You might remember that some time ago I was looking for some kind of hardware registry to handle some kind of database with the configuration data of various computers I support from time to time for friends and customers.
Unfortunately the only solution I found – GLPI – is written in PHP for MySQL, and both are taboo pieces of s…oftware for me, so I simply ignored the whole issue for quite a while. This till the past few days because one computer I patched up in July came back to me: the disk was faulty already, and I warned the owner at the time that it might not have lasted long, and now it was dead in the water.
What became a problem was that the same person brought me three computers at the time, and I had to find out which one of the three this one was when I went looking for the correct Windows XP Home installation CD; luckily I was able to find it by grepping for the product key, but that really upset me since it took me more than it should have to recognize the computer; it’s easier when I have a direct relation between owner and computer, but that wasn’t the case.
So I went looking for some solution; the first problem was, obviously, finding a way to “tag” the computer; either by using some serial number already visible, or by going one step further and create one of mine. Since not all computers have serial numbers, and they are pretty wild to find sometimes, I decided it was much simpler if I were to create my own code for them; but if I used a mnemonic code, it would be understandable by the owner as well, and might actually wonder why I did choose such a name for the system. One step further: I used as identifier a mnemonic’s MD5, so that it could only be seen as 32 random hexadecimal digits.

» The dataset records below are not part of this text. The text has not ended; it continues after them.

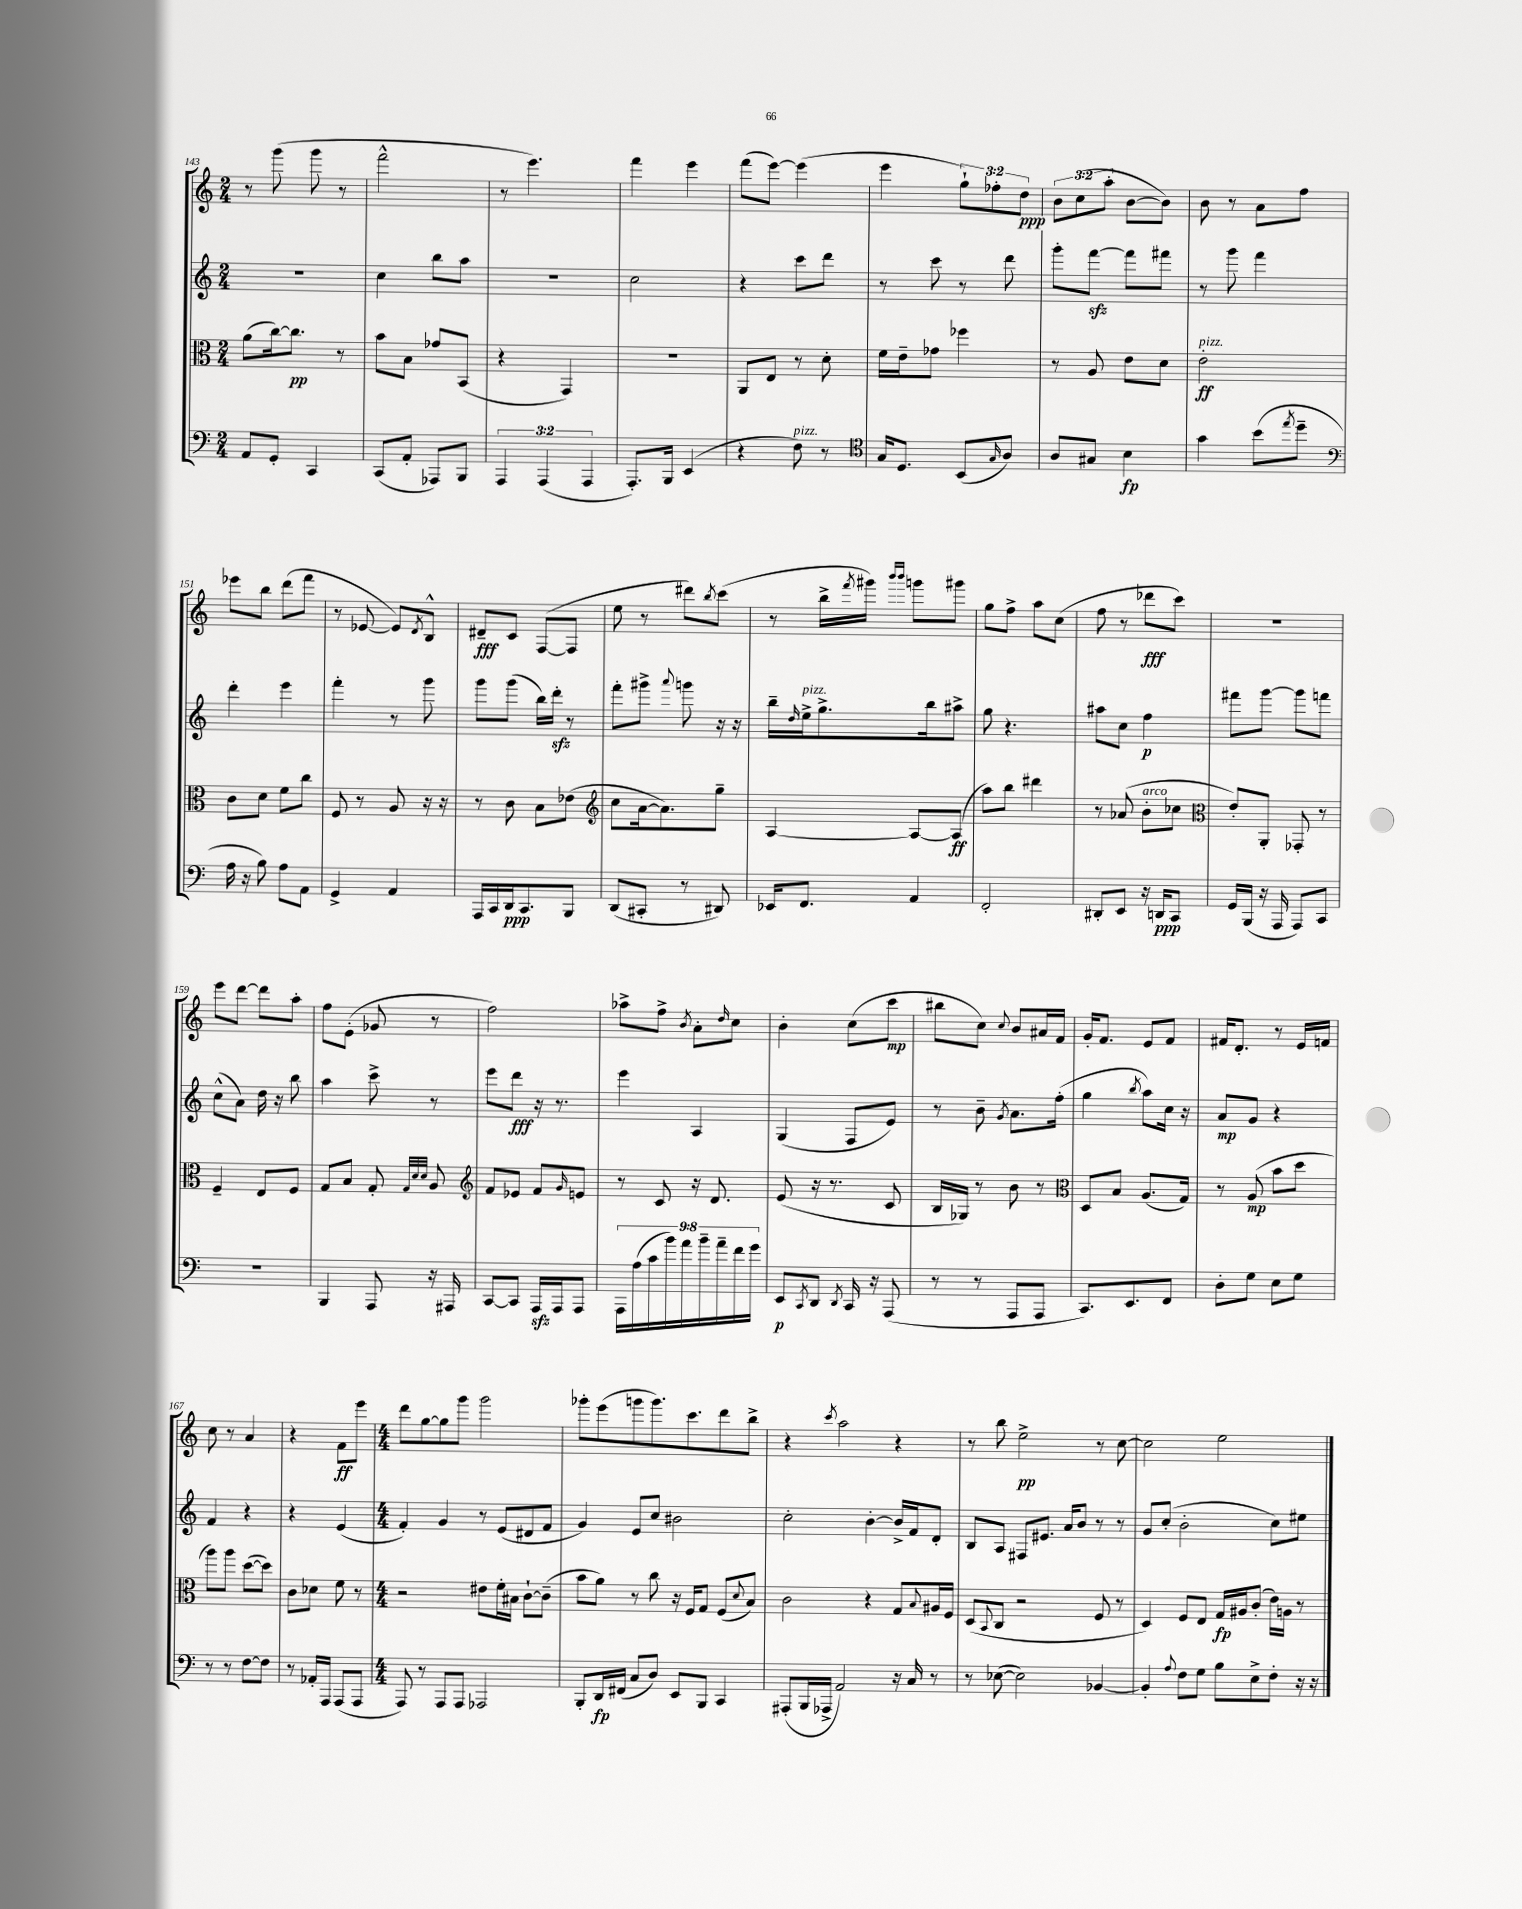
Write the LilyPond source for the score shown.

<<
\new StaffGroup <<
\new Staff = "s0" {
    \clef treble \key c \major \numericTimeSignature \time 2/4 \override Staff.TupletNumber.text = #tuplet-number::calc-fraction-text
    r8 g'''8( g'''8 r8 |
    f'''2-^ |
    r8 e'''4.) |
    f'''4 e'''4 |
    f'''8( e'''8~) e'''4( |
    e'''4 \tuplet 3/2 { g''8-!) fes''8-. d''8\ppp } |
    \tuplet 3/2 { b'8 c''8( a''8-. } b'8~ b'8) |
    b'8 r8 a'8 f''8 |
    ees'''8 b''8 d'''8( f'''8 |
    r8 ees'8~ ees'8) \acciaccatura { d'8 } b8-^ |
    dis'8--\fff c'8 f8~( f8 |
    e''8 r8 dis'''8) \acciaccatura { b''8 } c'''8( |
    r8 b''16-> \acciaccatura { f'''8 } gis'''16) \grace { b'''16 b'''16 } g'''8 gis'''8 |
    g''8 f''8-> a''8 c''8( |
    f''8 r8 des'''8\fff c'''8) |
    r2 |
    e'''8 d'''8~ d'''8 a''8-. |
    f''8 e'8-.( ges'8 r8 |
    f''2) |
    aes''8-> f''8-> \acciaccatura { b'8 } a'8-. \grace { d''16 } c''8 |
    b'4-. c''8( c'''8\mp |
    bis''8 c''8) \appoggiatura { c''8 } b'8 ais'16 f'16 |
    g'16-. f'8. e'8 f'8 |
    fis'16 d'8.-. r8 e'16 f'16 |
    c''8 r8 a'4 |
    r4 f'8\ff e'''8 |
    \numericTimeSignature \time 4/4 d'''8 g''8~ g''8 g'''8 g'''2 |
    ges'''8-. e'''8( g'''8 g'''8.) c'''8. d'''8 b''8-> |
    r4 \acciaccatura { c'''8 } a''2 r4 |
    r8 b''8 e''2->\pp r8 c''8~ |
    c''2 e''2 \bar "|." |
}
\new Staff = "s1" {
    \clef treble \key c \major \numericTimeSignature \time 2/4
    r2 |
    c''4 b''8 a''8 |
    r2 |
    c''2 |
    r4 c'''8 d'''8 |
    r8 c'''8 r8 d'''8 |
    g'''8-. f'''8~\sfz f'''8 fis'''8 |
    r8 g'''8 f'''4 |
    d'''4-. e'''4 |
    f'''4-. r8 g'''8 |
    g'''8 g'''8( b''16) d'''16-.\sfz r8 |
    f'''8-. gis'''8-> \appoggiatura { a'''8 } g'''8 r16 r16 |
    b''16-- \grace { d''16 } e''16->^\markup { \italic "pizz." } g''8.-> b''16 ais''8-> |
    g''8 r4. |
    ais''8 c''8 f''4\p |
    fis'''8 g'''8~ g'''8 f'''8 |
    c''8-^( a'8) d''16 r16 b''8 |
    a''4 c'''8-> r8 |
    e'''8 d'''8\fff r16 r8. |
    e'''4 a4 |
    g4( f8 e'8) |
    r8 b'8-- \acciaccatura { g'8 } a'8. f''16-.( |
    g''4 \acciaccatura { b''8 } a''8) c''16 r16 |
    a'8\mp g'8 r4 |
    f'4 r4 |
    r4 e'4( |
    \numericTimeSignature \time 4/4 f'4-.) g'4 r8 e'8( dis'8 f'8 |
    g'4) e'8 c''8 bis'2 |
    c''2-. b'4~-. b'16-> f'16 d'8-. |
    b8 a8 fis8 eis'8. a'16 b'8 r8 r8 |
    g'8 c''8-.( b'2-. c''8) eis''8 \bar "|." |
}
\new Staff = "s2" {
    \clef alto \key c \major \numericTimeSignature \time 2/4
    a'8( c''16~) c''8.\pp r8 |
    b'8 b8 ges'8 b,8( |
    r4 g,4) |
    R2 |
    a,8 e8 r8 d'8-. |
    f'16 e'16-- ges'8 fes''4 |
    r8 a8 e'8 d'8 |
    e'2-.\ff^\markup { \italic "pizz." } |
    c'8 d'8 f'8 c''8 |
    f8 r8 a8 r16 r16 |
    r8 c'8 b8 ees'8( |
    \clef treble c''8 a'16~ a'8.) g''8-- |
    a4~ a8~ a8\ff( |
    a''8) b''8 dis'''4 |
    r8 aes'8( b'8-.^\markup { \italic "arco" } ces''8 |
    \clef alto e'8-.) a,8-. ges,8-. r8 |
    f4-- e8 f8 |
    g8 b8 g8-. \grace { g32 d'32 d'32 } a8 |
    \clef treble f'8 ees'8 f'8 \grace { g'16 } e'8 |
    r8 c'8 r16 d'8. |
    e'8( r16 r8. c'8 |
    b16 ges16) r8 b'8 r8 |
    \clef alto d8 b8 a8.( g16) |
    r8 a8\mp( b'8 d''8 |
    a''8) a''8 d''8~( d''8) |
    c'8 des'8 f'8 r8 |
    \numericTimeSignature \time 4/4 r2 eis'8 f'16-. bis16 c'8~-! c'8--( |
    b'8 a'8) r8 c''8 r16 f16 g8 f8( \appoggiatura { d'8 } b8) |
    c'2 r4 g8 \appoggiatura { b8 } ais16 f16 |
    d8( \appoggiatura { b,8 } c8 r2 f8 r8 |
    d4) f8 e8 g16\fp ais16 c'8-.( e'16) a16 r8 \bar "|." |
}
\new Staff = "s3" {
    \clef bass \key c \major \numericTimeSignature \time 2/4 \override Staff.TupletNumber.text = #tuplet-number::calc-fraction-text
    a,8 g,8-. c,4 |
    c,8( a,8-. aes,,8) b,,8 |
    \tuplet 3/2 { a,,4 a,,4( a,,4 } |
    a,,8.-.) b,,16 e,4( |
    r4 f8^\markup { \italic "pizz." }) r8 |
    \clef tenor g16 d8. b,8( \grace { g16 } a8) |
    a8 gis8 b4\fp |
    g'4 b'8( \acciaccatura { e''8 } d''8-- |
    \clef bass a16 r16 b8) a8 a,8 |
    g,4-> a,4 |
    a,,16 c,16 d,16\ppp c,8. b,,8 |
    d,8( cis,8-. r8 dis,8) |
    ees,16 f,8. a,4 |
    f,2-. |
    dis,8-. e,8 r16 d,16\ppp c,8 |
    g,16 b,,16( r16 a,,16 a,,8) c,8 |
    r2 |
    b,,4 a,,8 r16 ais,,16 |
    c,8~ c,8 a,,16\sfz a,,16 a,,8 |
    \tuplet 9/8 { a,,16 a16( c'16 b'16) a'16 b'16-- a'16-- f'16 g'16 } |
    e,8\p \acciaccatura { c,8 } d,8 \acciaccatura { d,8 } c,16 r16 a,,8( |
    r8 r8 a,,8 a,,8 |
    c,8.) e,8. f,8 |
    d8-. g8 e8 g8 |
    r8 r8 f8~ f8 |
    r8 aes,16-. a,,16 a,,8( a,,8 |
    \numericTimeSignature \time 4/4 a,,8) r8 a,,8 a,,8 aes,,2 |
    b,,8-. d,16\fp fis,16( c8 d8) e,8 b,,8 c,4 |
    ais,,8-.( b,,16 aes,,16-> a,2) r16 c16 r8 |
    r8 ees8~( ees2) bes,4~ |
    bes,4-. \appoggiatura { a8 } f8 g8 b8 e8-> f8-. r16 r16 \bar "|." |
}
>>
>>
\layout { \context { \Score currentBarNumber = #143 } }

At that point you might wonder “how the heck are you going to be able to type in all the digits every time you search for the box? Well it’s actually much easier than that: I set up a private URL on my personal server (protected by HTTP digest), using that 32-character string as filename, and then encoded it… in a QR code thanks to Nokia’s service at that point it was only a matter of printing a label (I have them at home) with the code on it, and then attach it to the box. Thankfully, my E75 mobile phone is able to read such codes, and has Internet access, so just opening the barcode reader application and scanning the label is enough for me to access the page with all the details I need.
Of course in this picture I’m still lacking the server-side support; since GLPI is no-go for me (because of the PHP/MySQL dependencies), I first considered using a Wiki; of course it had to be something using what I already had on the system, which meant, mostly, Rails, so I tried Instiki upon Alex’s suggestion. Let me tell you it was a bad choice. It was really meant as a very quick and “dirty” approach: no authentication embedded in the application, added support for SVG and MathML directly into the (X)HTML, included the log on each page, no way to customize the appearance without changing the view files directly… and added to that, pretty unreadable on the phone.
At that point, I remembered that I dislike webapps for semi-static content so I thought about it a couple more minutes: I’m the only one who has to edit that data; I only need it to be searchable when I know what I’m looking for; I usually go around with my laptop; and git is pretty sweet for handling websites. So I ended up just using static HTML pages (for a moment I thought about using XML and a custom XSLT; while I haven’t decided against this just yet, it’s not really that much of a priority for me; if I were to publish fsws then I might actually consider adding something along those lines so that it could be seen as a standard and then used to import/export, maybe auto-generating some data directly on Linux (like logging the PCI IDs and stuff like that). But for now this will do.